Unterwegs trifft Greve auf einen alten Mann, der sich auf seinen Rollator stützt; auf eine geflüchtete Friseurin, die sich der Tyrannei widersetzt; und auf das „Tal der Tränen“, über dem sich der Himmel scheinbar endlos am Horizont erstreckt.
Und den hat Lars Skaaning, der über zehn Jahre hinweg Pressefotograf bei „Politiken“ war und heute als Freelancer in seiner fünschen Heimat unterwegs ist, genauso gekonnt eingefangen wie die zahlreichen Details in den übrigen Fotos.
Symbiose aus Text und Fotos
„Der Lars macht fantastische Bilder, manchmal geht er ins Melancholische. Er hatte selbst ein Projekt, von dem er nicht wusste, wie er es anfangen sollte. Ich habe ihm angeboten, etwas für ihn zu schreiben. Aus seinem Projekt wurde dann nichts, aber es geht ja auch andersherum“, beschreibt Greve die Zusammenarbeit zwischen den beiden.
Und dabei haben sich Lyriker und Fotograf hervorragend ergänzt. „Ich bin mit ihm über eine Halbinsel gelaufen, eine Gegend, die Lars sehr gut kennt. Später habe ich darüber geschrieben, dass die Landschaft von der Eiszeit geprägt ist und dort in der Steinzeit Muscheln gesammelt wurden, und jetzt sind wir in der Freizeit. All das, all meine Worte hat Lars an einer einzigen Hausecke fotografiert. Das war für mich perfekt, wirklich genau an dem Ort gefunden. Und ich, der die halbe Welt besingt, habe es noch nicht einmal gesehen“, so Greve.
Mit fest verankerter Leichtfüßigkeit in der Welt
Die bildliche Entsprechung zu den leichtfüßigen Texten, in denen sich irgendwo jedoch die Substanz versteckt, ist zusammen mit der Gegenüberstellung der deutschen und dänischen Versform das Salz in der Suppe in Andreas Greves „Wortbildern/Ordbilleder“.
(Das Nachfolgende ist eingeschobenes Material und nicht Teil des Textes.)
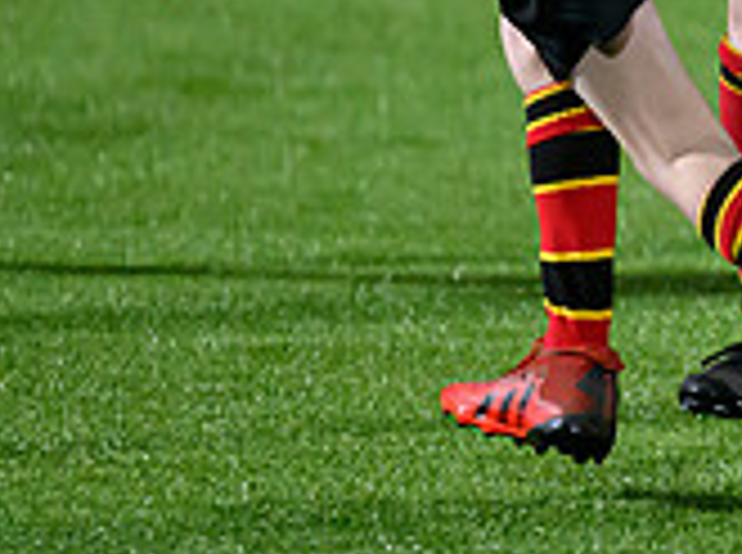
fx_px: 19143
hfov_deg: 2.2
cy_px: 107
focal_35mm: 895
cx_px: 1639
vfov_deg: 1.7
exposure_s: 1/1600
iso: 6400
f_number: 3.2
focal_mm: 200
Sie sind das Zeugnis seiner detaillierten Beobachtungsgabe, die ihn entlang seines Lebensweges stetig begleitet. Ein Weg, den er mit beiden Füßen fest auf dem Boden verankert beschreitet.
„Ich bin in der Welt, nie weit hoch im Himmel. Ich bin auch kein gedanklicher Tiefseetaucher. Eben habe ich schon wieder eine Fähre beobachtet. Und wenn ich dann versuche, das zu schildern, dann entsteht eine Konzentration, die ihre eigene Logik entwickelt. Um da wieder heil rauszukommen, hilft mir der Humor. Dann fällt mir in der Regel ganz von selbst eine Drehung ein, die den Abschied von der letzten Zeile leicht macht“, beschreibt Andreas Greve das Geheimnis seiner Wortmagie.